81% of Australian law firms are getting phished: survey

The number of cyber-related incidents has risen in the past year

81% of Australian law firms are getting phished: survey

A whopping 81% of Australian law firms have been targeted by phishing attacks, according to the results of a survey conducted for the 2024 State of Cyber Security in Law Report.
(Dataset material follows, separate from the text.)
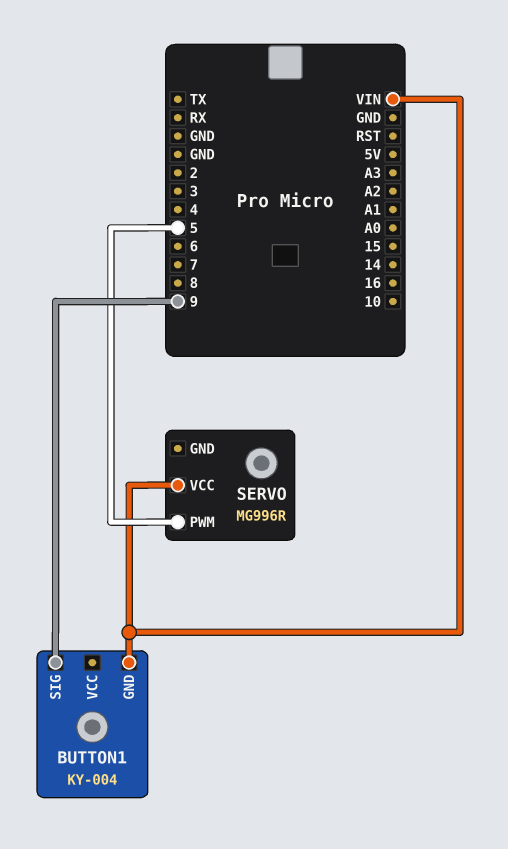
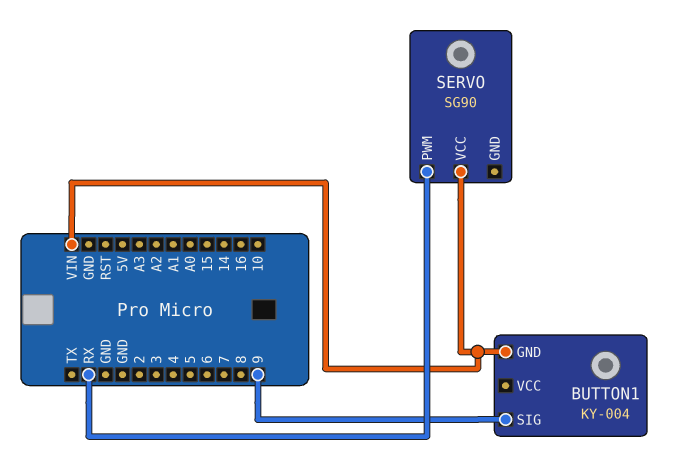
SERVO: MG996R -> SG90
SERVO pin PWM: 5 -> RX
This reflects a year-on-year increase of 14% compared to the previous data set, cybersecurity and sovereign cloud provider AUCyber noted. The percentage of cyberattack attempts has also ticked up by 7% since last year, hitting 21%.
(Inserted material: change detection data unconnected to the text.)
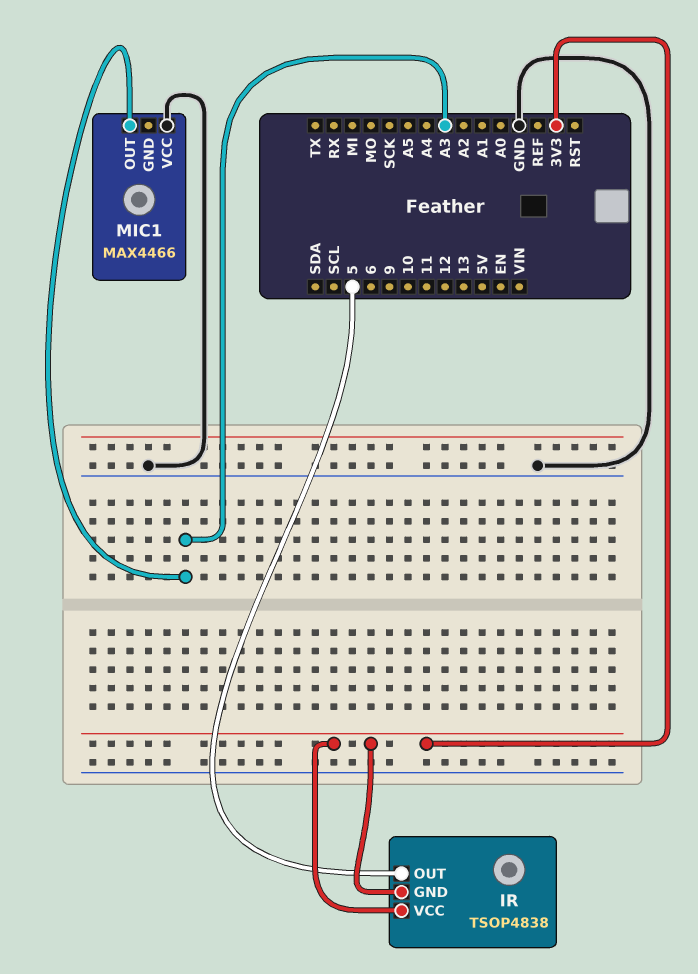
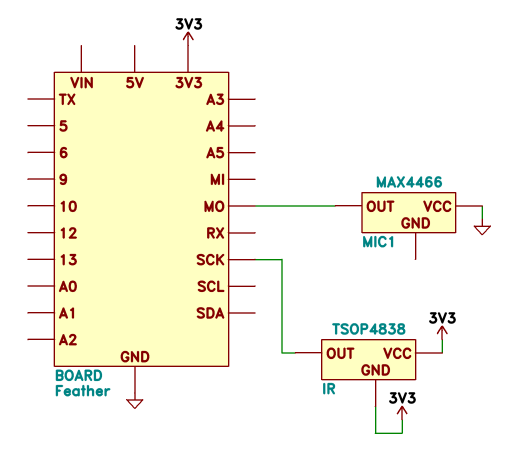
IR pin OUT: 5 -> SCK
MIC1 pin OUT: A3 -> MO

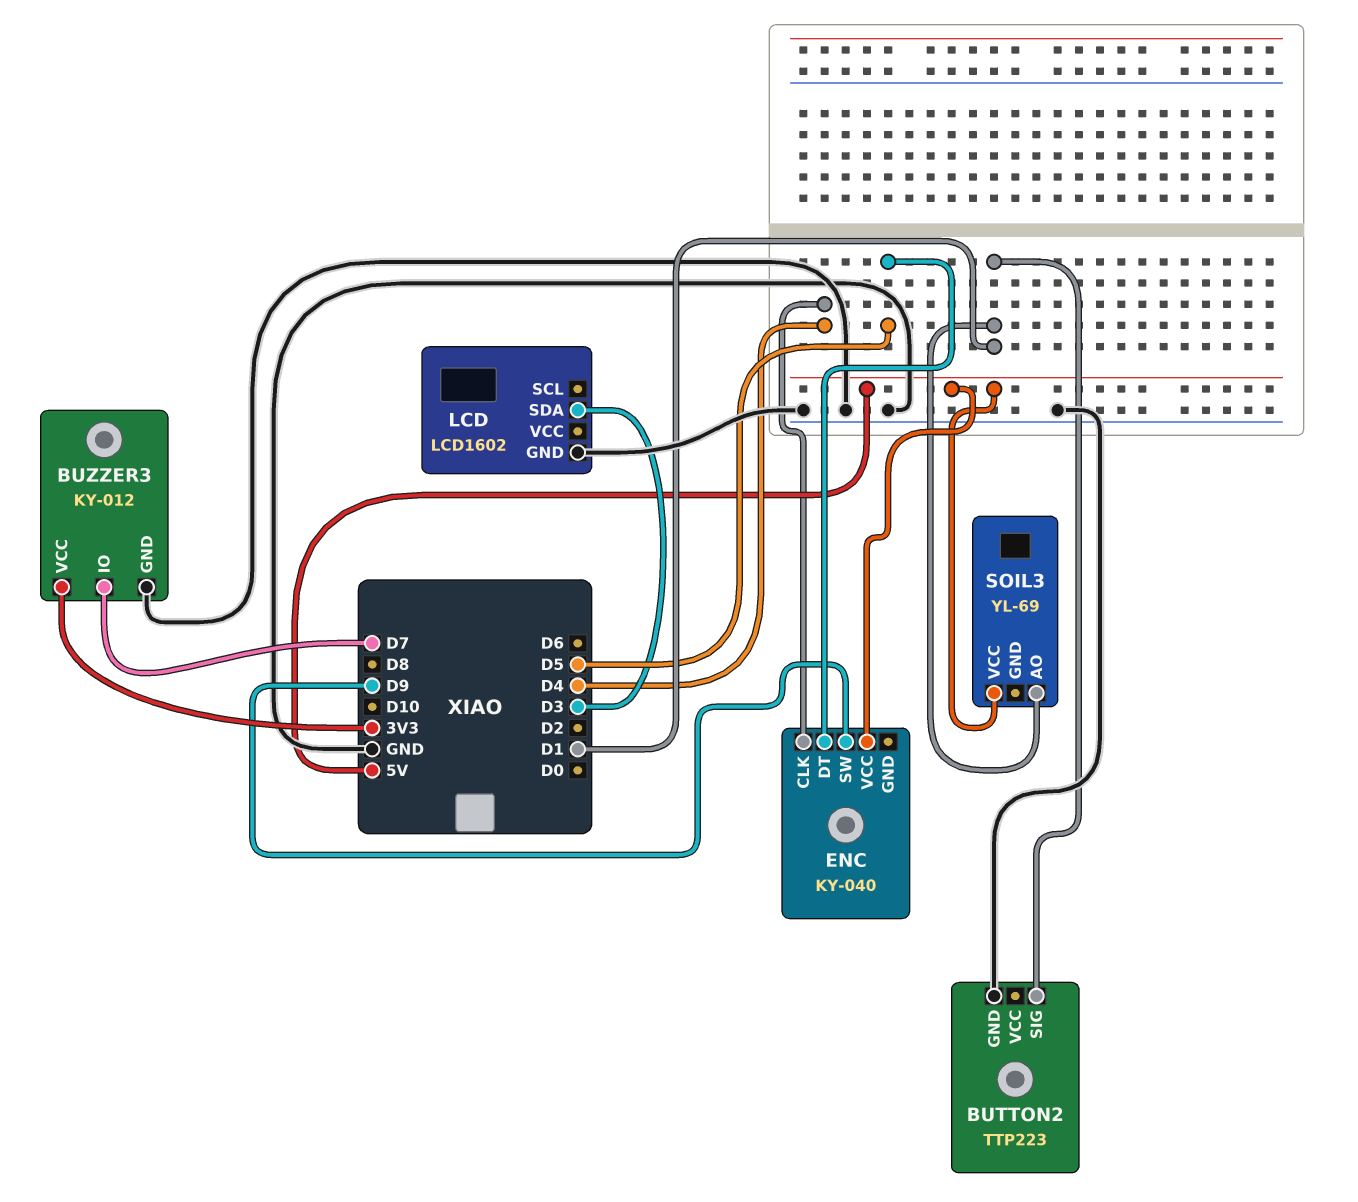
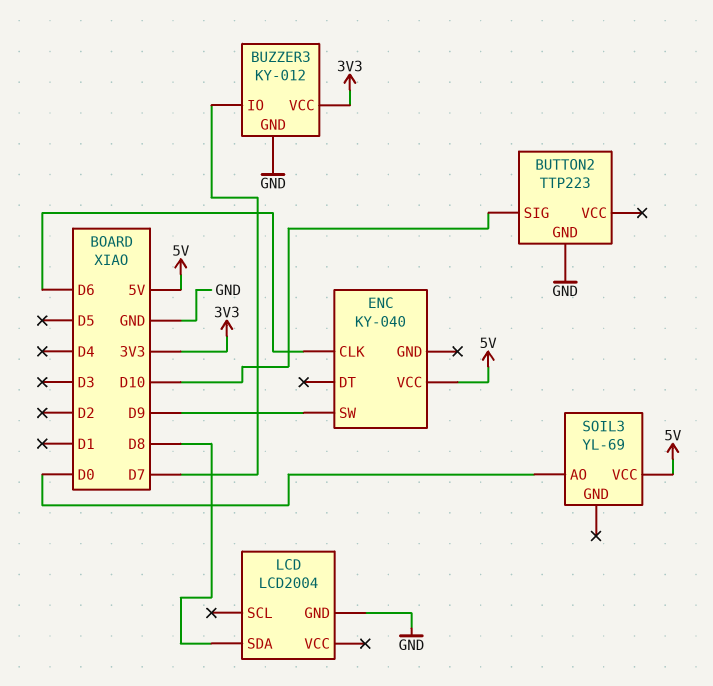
BUTTON2 pin SIG: D1 -> D10
ENC pin CLK: D4 -> D6
ENC pin DT: D5 -> none
LCD: LCD1602 -> LCD2004
LCD pin SDA: D3 -> D8
SOIL3 pin AO: D1 -> D0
Of the 140 legal firms that participated in the survey, 56% pinpointed cybersecurity as the most significant concern when it comes to business operations. As per the report findings, the percentage of spoofing attacks soared from 23% to 35%; that of malware attacks rose from 17% to 27%; and that of identity-based attacks went up from 25% to 35%.

Despite the increase in attacks, 18% of respondents felt that their organisation’s cybersecurity measures were inadequate.

“Some Australian law firms are dangerously underprepared. The fact that 18% of respondents believe their firm was not doing enough to protect itself against a cyber-attack and 26% are unsure of their current protections is concerning”, AUCyber CEO Peter Maloney said. “Law firms should all be investing in strengthening their cyber defences with comprehensive detection and protection solutions, training, and specialist help with navigating governance, assessing risk, and meeting regulatory compliance”.

He highlighted 24/7 detection monitoring, phishing simulation, patching and maintenance of software and hardware, a documented and tested incident response plan, and staff training on cyberattacks as must-have security measures for law firms.

Australasian Legal Practice Management Association (ALPMA) CEO Emma Elliott added that cybersecurity was “not a set-and-forget item”.

“Firms must actively continue to manage, review, test, and strengthen their security posture”, she explained. “Our latest research continues to show the importance of, and need for, the legal industry to enhance their cyber defences and preparation plans to protect sensitive client data and maintain operational integrity”.

The 2024 State of Cyber Security in Law Report was commissioned by AUCyber. LexVeritas and ALPMA partnered with AUCyber in producing the report.